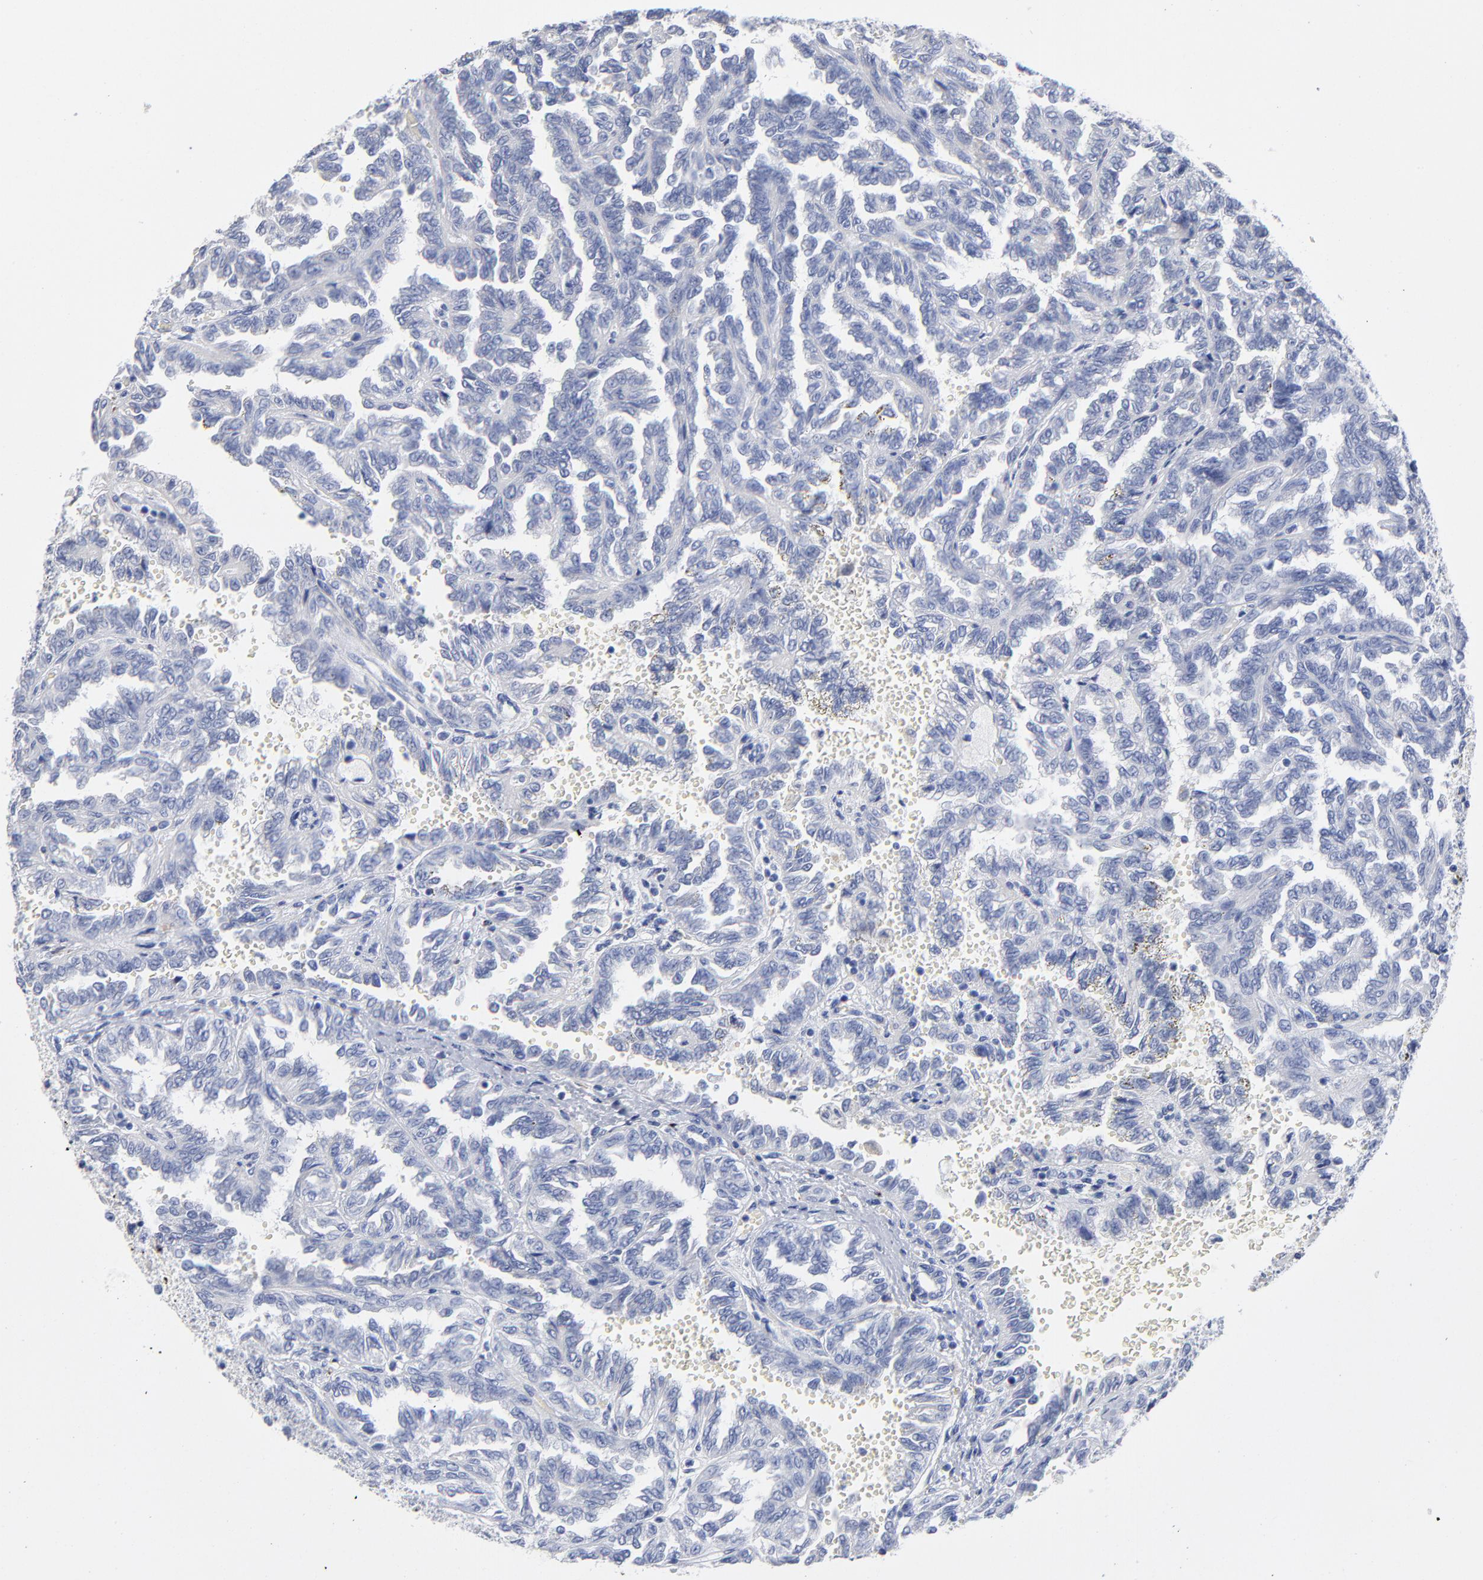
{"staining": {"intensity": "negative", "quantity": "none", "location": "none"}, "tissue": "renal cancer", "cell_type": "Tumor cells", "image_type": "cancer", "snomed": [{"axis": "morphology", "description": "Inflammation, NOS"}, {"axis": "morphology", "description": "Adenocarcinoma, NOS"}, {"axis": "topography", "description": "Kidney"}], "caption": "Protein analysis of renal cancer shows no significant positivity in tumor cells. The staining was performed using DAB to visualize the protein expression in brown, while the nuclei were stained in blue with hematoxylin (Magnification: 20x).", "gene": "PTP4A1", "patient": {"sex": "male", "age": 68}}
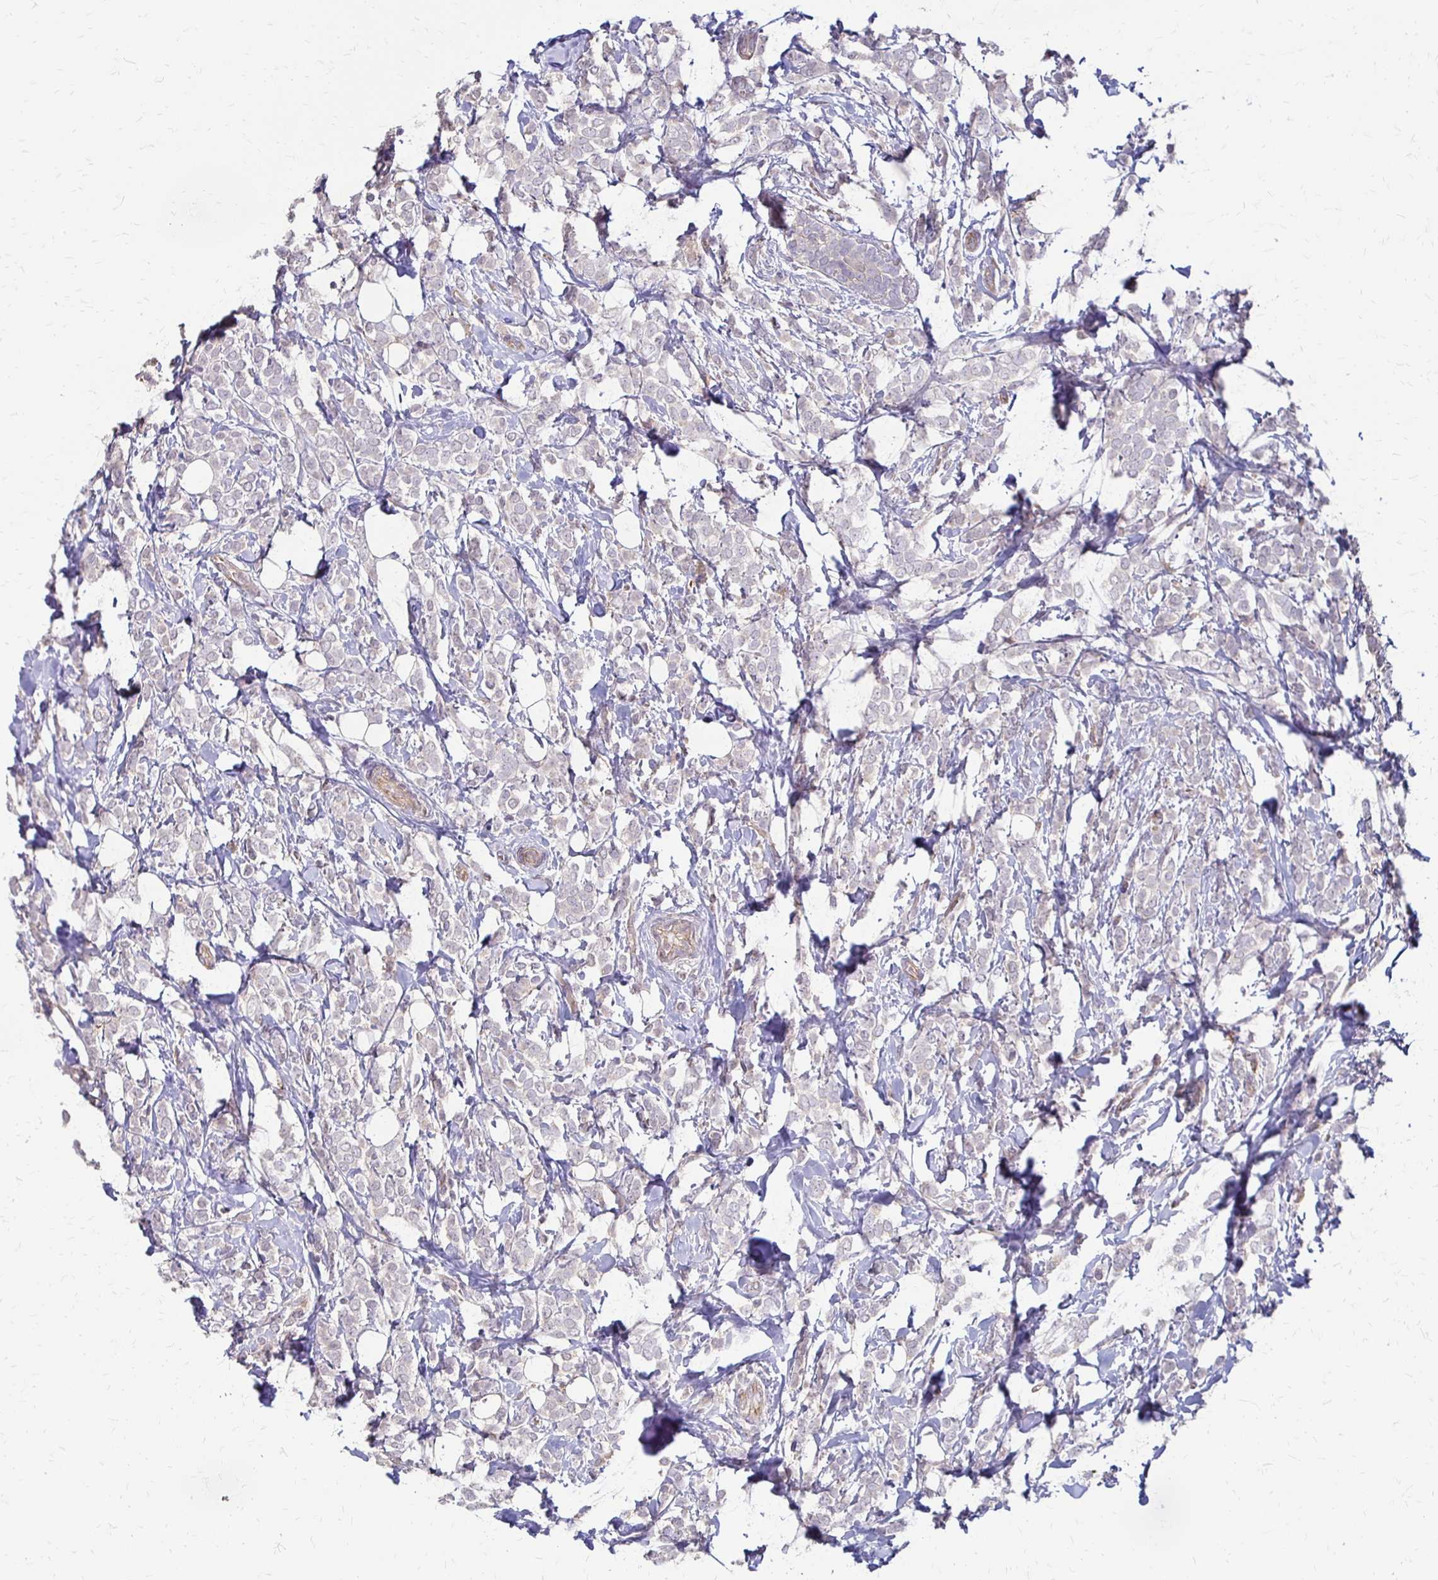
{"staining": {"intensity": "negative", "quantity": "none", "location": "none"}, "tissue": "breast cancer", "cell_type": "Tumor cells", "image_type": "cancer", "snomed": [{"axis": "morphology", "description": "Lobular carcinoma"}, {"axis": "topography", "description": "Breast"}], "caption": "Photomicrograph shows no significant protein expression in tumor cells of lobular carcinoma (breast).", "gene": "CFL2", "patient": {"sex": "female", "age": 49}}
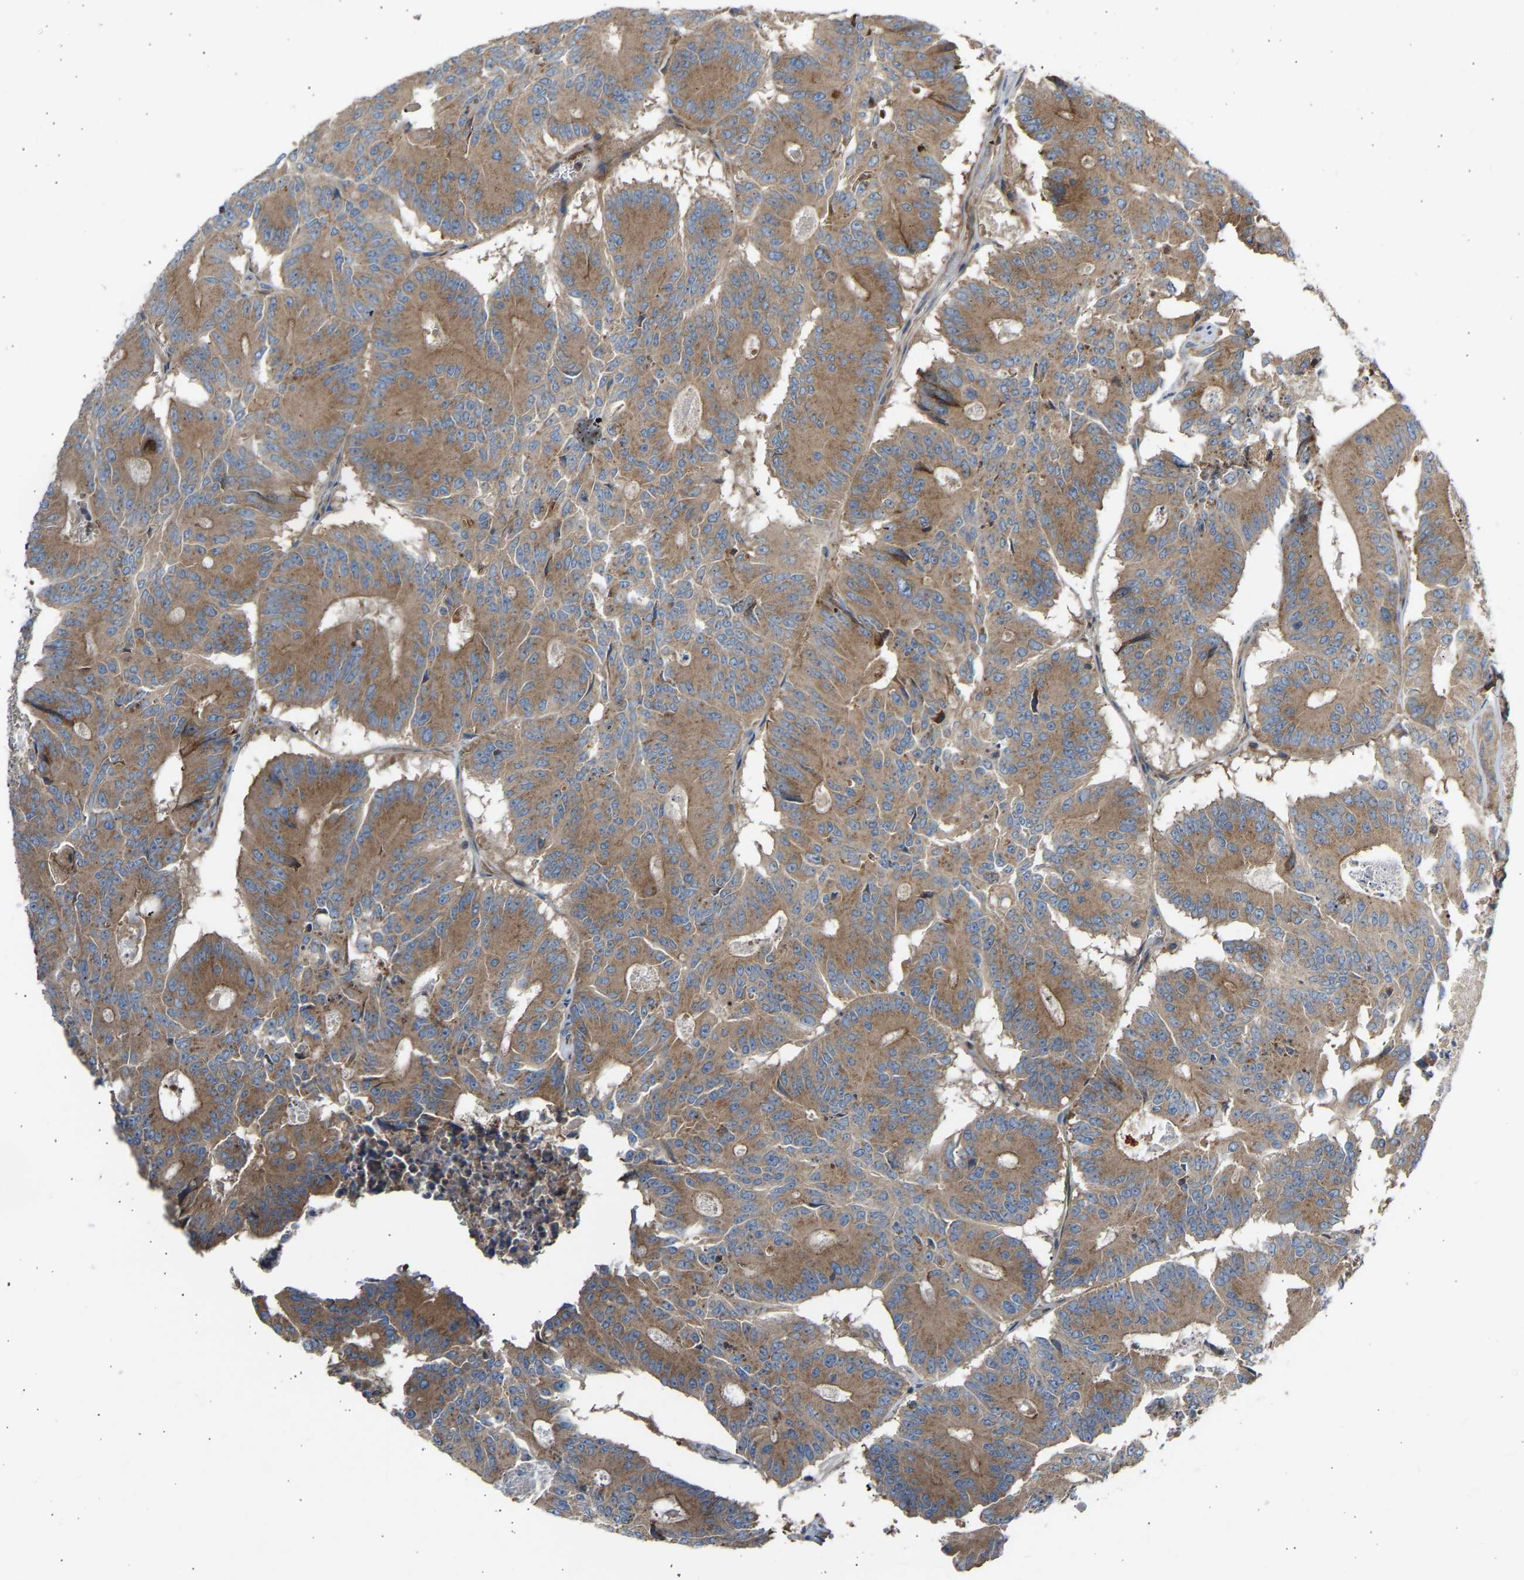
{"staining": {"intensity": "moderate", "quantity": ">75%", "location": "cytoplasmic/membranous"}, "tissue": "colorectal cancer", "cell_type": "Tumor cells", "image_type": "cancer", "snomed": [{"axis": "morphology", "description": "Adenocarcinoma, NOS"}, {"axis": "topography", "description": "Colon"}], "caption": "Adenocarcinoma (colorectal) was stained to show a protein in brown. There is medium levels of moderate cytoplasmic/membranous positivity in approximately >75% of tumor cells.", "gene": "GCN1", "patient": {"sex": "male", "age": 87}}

→ **THE TASK**: Exact repetition of the data is needed, with no images retained.

→ **SOLUTION FOR THIS TASK**:
{"staining": {"intensity": "negative", "quantity": "none", "location": "none"}, "tissue": "renal cancer", "cell_type": "Tumor cells", "image_type": "cancer", "snomed": [{"axis": "morphology", "description": "Inflammation, NOS"}, {"axis": "morphology", "description": "Adenocarcinoma, NOS"}, {"axis": "topography", "description": "Kidney"}], "caption": "Protein analysis of renal cancer shows no significant positivity in tumor cells. The staining was performed using DAB to visualize the protein expression in brown, while the nuclei were stained in blue with hematoxylin (Magnification: 20x).", "gene": "PTP4A1", "patient": {"sex": "male", "age": 68}}
{"staining": {"intensity": "negative", "quantity": "none", "location": "none"}, "tissue": "breast cancer", "cell_type": "Tumor cells", "image_type": "cancer", "snomed": [{"axis": "morphology", "description": "Lobular carcinoma"}, {"axis": "topography", "description": "Breast"}], "caption": "Photomicrograph shows no significant protein expression in tumor cells of lobular carcinoma (breast).", "gene": "CFL2", "patient": {"sex": "female", "age": 49}}
{"staining": {"intensity": "moderate", "quantity": ">75%", "location": "cytoplasmic/membranous"}, "tissue": "colorectal cancer", "cell_type": "Tumor cells", "image_type": "cancer", "snomed": [{"axis": "morphology", "description": "Adenocarcinoma, NOS"}, {"axis": "topography", "description": "Colon"}], "caption": "Adenocarcinoma (colorectal) was stained to show a protein in brown. There is medium levels of moderate cytoplasmic/membranous positivity in approximately >75% of tumor cells.", "gene": "GCN1", "patient": {"sex": "male", "age": 87}}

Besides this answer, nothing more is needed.